André Farkas (André François), artist: born Timisoara, Austro-Hungarian Empire 9 November 1915; married 1939 Margaret Edmunds (one son, one daughter); died Grisy-les-Plâtres, France 11 April 2005.

The cartoonist, illustrator, painter, poster designer and sculptor André François was an all-rounder whose work appeared in Punch, The New Yorker and Vogue as well as in Le Monde, Le Nouvel Observateur and other publications across the Channel. Equally proficient at designing memorable posters for Citroën, Shell or Pirelli and at producing distinctive magazine and paperback covers, François also wrote and illustrated children's books, designed sets for ballet and theatre companies and exhibited his commercial and non-commercial work around the world.

Born André Farkas in 1915 in Timisoara, now in Romania, he excelled at languages and attended art school in Budapest. By 1934, he had settled in Paris and was studying under A.M. Cassandre, the leading French Art Deco poster artist of the day. "What I learned above everything else was rigour and precision," recalled the young artist, who briefly worked at the Paris Exposition Universelle in 1937. Two years later, he became a French citizen, changed his surname to François and married a young Englishwoman, Margaret Edmunds. He began selling cartoons to the satirical magazines L'Os à Moelle and Le Rire but the advent of the Second World War forced the couple to move first to Marseilles and then to the Savoie area.

Returning north in 1945, André François and his family settled in Grisy-les-Plâtres, some 20 miles north-west of Paris. His striking illustrations began to appear on a regular basis in left-wing publications such as Action and Lettres Françaises while his wife helped him sell his work to Punch in the UK.

In 1952, François published Double Bedside Book, and illustrated Lettre des Iles Baladar for the poet Jacques Prévert, a collaboration that enabled him to develop a more abstract and individual style, adding a dash of humour to his black-and-white drawings. He wrote and drew a children's book, Les Larmes de crocodile, first published in France in 1954. Translated into 14 languages, Crocodile Tears became a worldwide best-seller. In turn, this and two anthologies of cartoons - The Tattooed Sailor (1953) and The Penguin André François (1964) - helped him to break into the lucrative American magazine market.

He also undertook advertising commissions, famously promoting Citroën cars like the 2CV with a two-headed horse or President Charles de Gaulle's favourite, the DS (and its groundbreaking suspension), with a balloon or a goldfish in a bowl. Keen on selling a concept rather than depicting the product itself, the artist used visual puns and animals in his drawings. He also designed sets for Roland Petit's ballet company and for Peter Hall's production of The Merry Wives of Windsor (1958) as well as Gene Kelly's Pas de Dieux (1960).

His newfound fame in publishing and his increased stature in the world of commercial advertising enabled François to spend more time on painting and sculpture work. He became a keen collagist, using anything from pebbles to coat-hangers and clock faces.

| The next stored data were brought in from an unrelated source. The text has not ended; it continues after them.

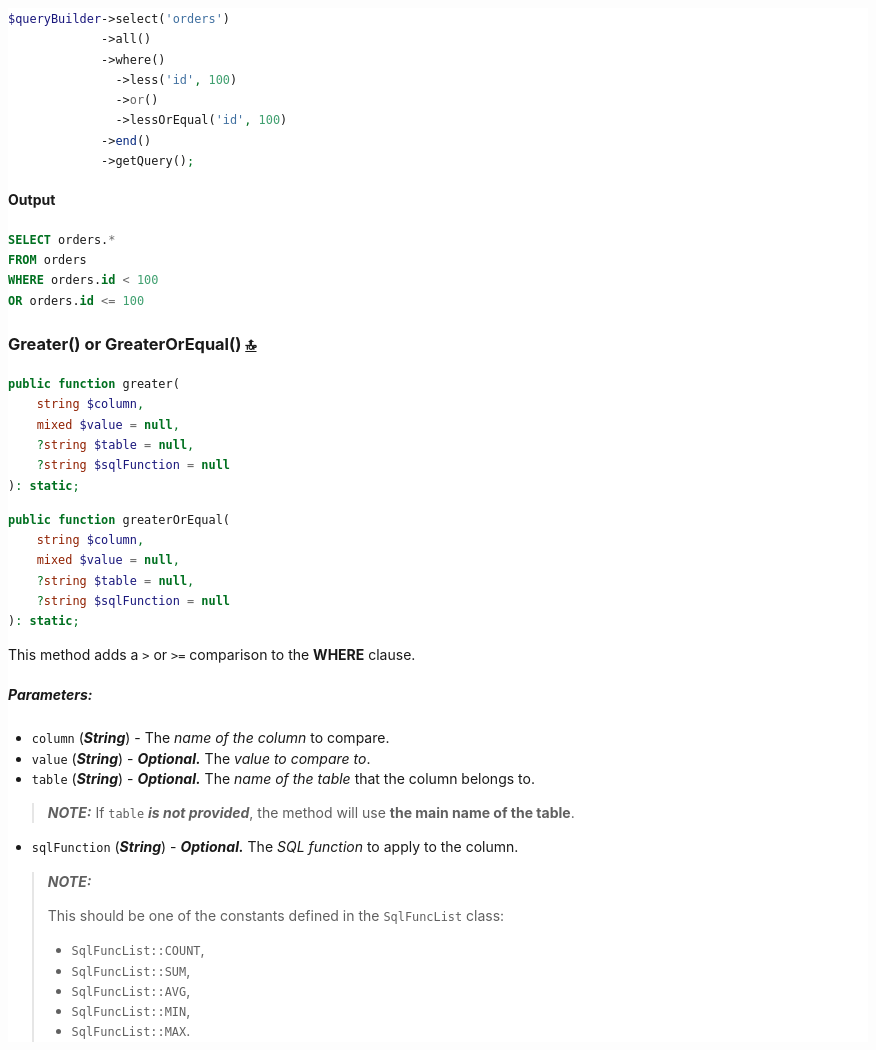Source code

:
 ```php
$queryBuilder->select('orders')
             ->all()
             ->where()
               ->less('id', 100)
               ->or()
               ->lessOrEqual('id', 100)
             ->end()
             ->getQuery();
```

#### Output

```sql
SELECT orders.*
FROM orders
WHERE orders.id < 100
OR orders.id <= 100
```

<a name='greater'></a>
### Greater() or GreaterOrEqual() [:top:](#methods)

```php
public function greater(
    string $column, 
    mixed $value = null, 
    ?string $table = null,
    ?string $sqlFunction = null
): static;
```
```php
public function greaterOrEqual(
    string $column, 
    mixed $value = null, 
    ?string $table = null,
    ?string $sqlFunction = null
): static;
```

This method adds a `>` or `>=` comparison to the **WHERE** clause.

##### Parameters:

* `column` (***String***) - The *name of the column* to compare.
* `value` (***String***) - ***Optional.*** The *value to compare to*.
* `table` (***String***) - ***Optional.*** The *name of the table* that the column belongs to.

> ***NOTE:*** If `table` ***is not provided***, the method will use **the main name of the table**.

* `sqlFunction` (***String***) - ***Optional.*** The *SQL function* to apply to the column.

> ***NOTE:***
>
> This should be one of the constants defined in the `SqlFuncList` class:
>  * `SqlFuncList::COUNT`,
>  * `SqlFuncList::SUM`,
>  * `SqlFuncList::AVG`,
>  * `SqlFuncList::MIN`,
>  * `SqlFuncList::MAX`.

Sadly, he lost most of his non-commercial work in a fire at his studio in December 2002. Undeterred, he assembled an exhibition entitled "L'Epreuve du Feu" ("Trial by Fire") at the Pompidou Centre in Paris in 2003.

Greatly admired by Ronald Searle, who put him on a par with Saul Steinberg and called him "an all-round champion in every category of graphic art and a juggling genius", André François influenced many designers and illustrators, including the New York Magazine founder Milton Glaser.